▶ [EXTRACT]:

Policy syncing with Git

This document describes the policy syncing feature of OPAL (policy-code and static data).

tip

Before starting this tutorial make sure you cover basic repository configuration :

How policy syncing works

1) OPAL Server tracks a Git branch

OPAL server is configured to track a Git repo, and in that repo - a specific branch. By tracking the branch, we mean that OPAL server will always keep the most up-to-date "picture" of this branch.

More technically, OPAL Server will:

Clone the repo, checked out to the tracked branch.
Detect changes in the tracked branch upstream.
Upon detecting new commits in the branch upstream, pull these changes into its local checkout.

Currently OPAL server supports two ways to detect changes in the tracked repo:

Polling in fixed intervals - checks every X seconds if there are new commits in the upstream branch by running git fetch internally.
Github Webhooks - A webhook means that the service storing the repo (e.g: GitHub) will issue an HTTP REST request to OPAL server upon each push event.

At the moment, only GitHub-hosted repos support webhooks. We plan to expand to more services (e.g: bitbucket) and/or a generic webhook interface in the near future.

2) OPAL Client subscribes to policy update notifications

OPAL client can subscribe to multiple policy topics, topics are based on paths where each path is a directory in the policy git repository (relative path to the root of the repository).

The policy directories the client will subscribe to are specified by the environment variable OPAL_POLICY_SUBSCRIPTION_DIRS passed to the client. The default is "." meaning the root directory in the branch (i.e: essentially all .rego and data.json files in the branch). : is used by the environment variable parsing as a delimiter between directories.

Let's look at at a more complex example. Let's say we have a multi-tenant application in the cloud with an on-prem component in each customer site. We want to apply the same base policy to all tenants, but also to allow special rules (different policy) per tenant.

Assume our policy repository looks like this:

.
├── default
│   ├── data.json
│   └── rbac.rego
└── tenants
    ├── tenant1
    │   ├── data.json
    │   └── location.rego
    ├── tenant2
    │   ├── billing.rego
    │   └── data.json
    └── tenant3
    │   ├── ...
    ...

We can see the tenant 1 has a special policy for user location (e.g: special rules for users interacting with the application from outside the US), while tenant 2 has special rules around billing (i.e: allow some access only to paying users, etc).

▶ [PROVIDED DATA]:
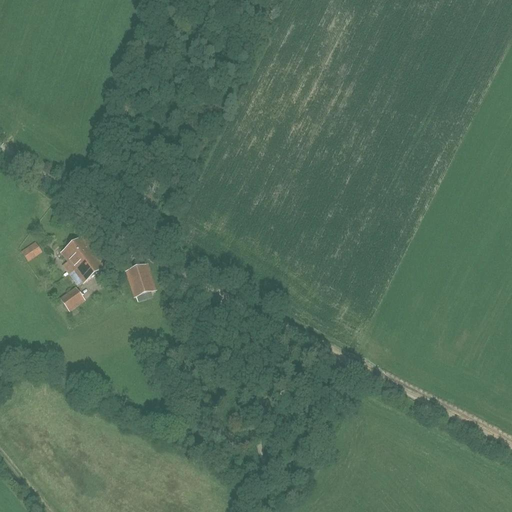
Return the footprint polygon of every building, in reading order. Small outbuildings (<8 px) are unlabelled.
[(93,251),(84,238),(62,254),(69,263),(64,267),(68,272),(65,274),(67,277),(69,276),(75,272),(74,270),(81,265),(80,264),(82,262),(81,260),(87,256),(89,255),(88,255),(93,251)] [(32,261),(25,251),(21,253),(28,263),(32,261)] [(77,288),(84,283),(84,284),(106,269),(93,251),(88,255),(89,255),(87,256),(81,260),(82,262),(80,264),(81,265),(74,270),(75,272),(69,276),(77,288)] [(136,298),(151,294),(155,292),(149,273),(147,267),(142,268),(127,274),(130,283),(133,294),(135,299),(136,298)] [(61,301),(69,313),(84,302),(76,290),(61,301)]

▶ [WRITTEN INSTRUCTION 1]: Which environment variable sets the policy directories the OPAL client subscribes to, according to the policy syncing page?
▶ [WRITTEN INSTRUCTION 2]: Copy out the part of the policy syncing page from "Currently OPAL server" to "each push event.".

▶ [EXERCISE RESULT 1]: OPAL_POLICY_SUBSCRIPTION_DIRS

▶ [EXERCISE RESULT 2]:
Currently OPAL server supports two ways to detect changes in the tracked repo:

Polling in fixed intervals - checks every X seconds if there are new commits in the upstream branch by running git fetch internally.
Github Webhooks - A webhook means that the service storing the repo (e.g: GitHub) will issue an HTTP REST request to OPAL server upon each push event.